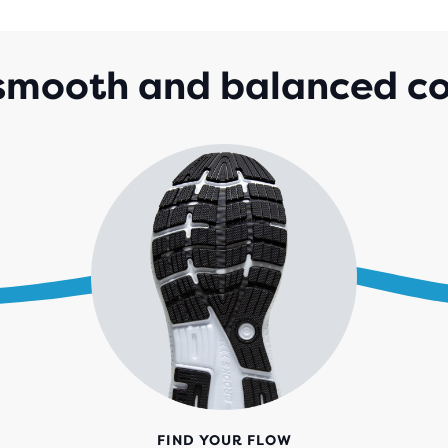
5
STA
WIT
 smooth and balanced c
2,2
REV
FIND YOUR FLOW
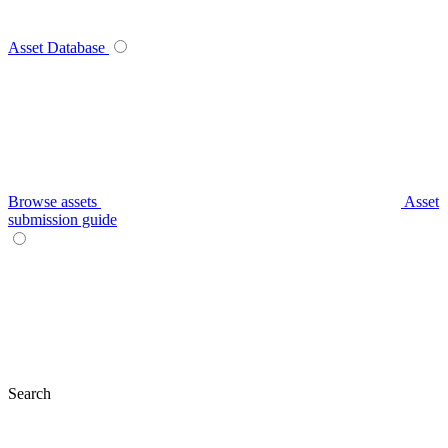
Asset Database
Browse assets
Asset
submission guide
Search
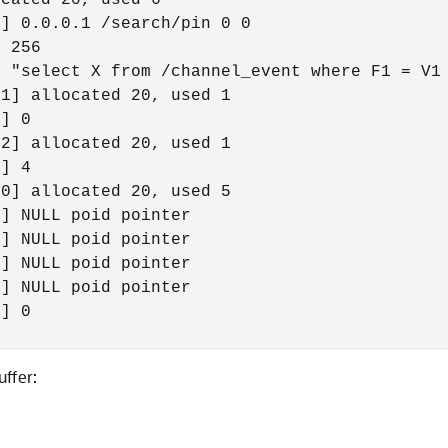
cated 20, used 6

] 0.0.0.1 /search/pin 0 0

 256

 "select X from /channel_event where F1 = V1 
1] allocated 20, used 1

] 0

2] allocated 20, used 1

] 4

0] allocated 20, used 5

] NULL poid pointer

] NULL poid pointer

] NULL poid pointer

] NULL poid pointer

] 0

uffer:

━━━━━━━━━━

The answer should consist of every line from the listing above that includes the word "used".

## Exercise response
cated 20, used 6
1] allocated 20, used 1
2] allocated 20, used 1
0] allocated 20, used 5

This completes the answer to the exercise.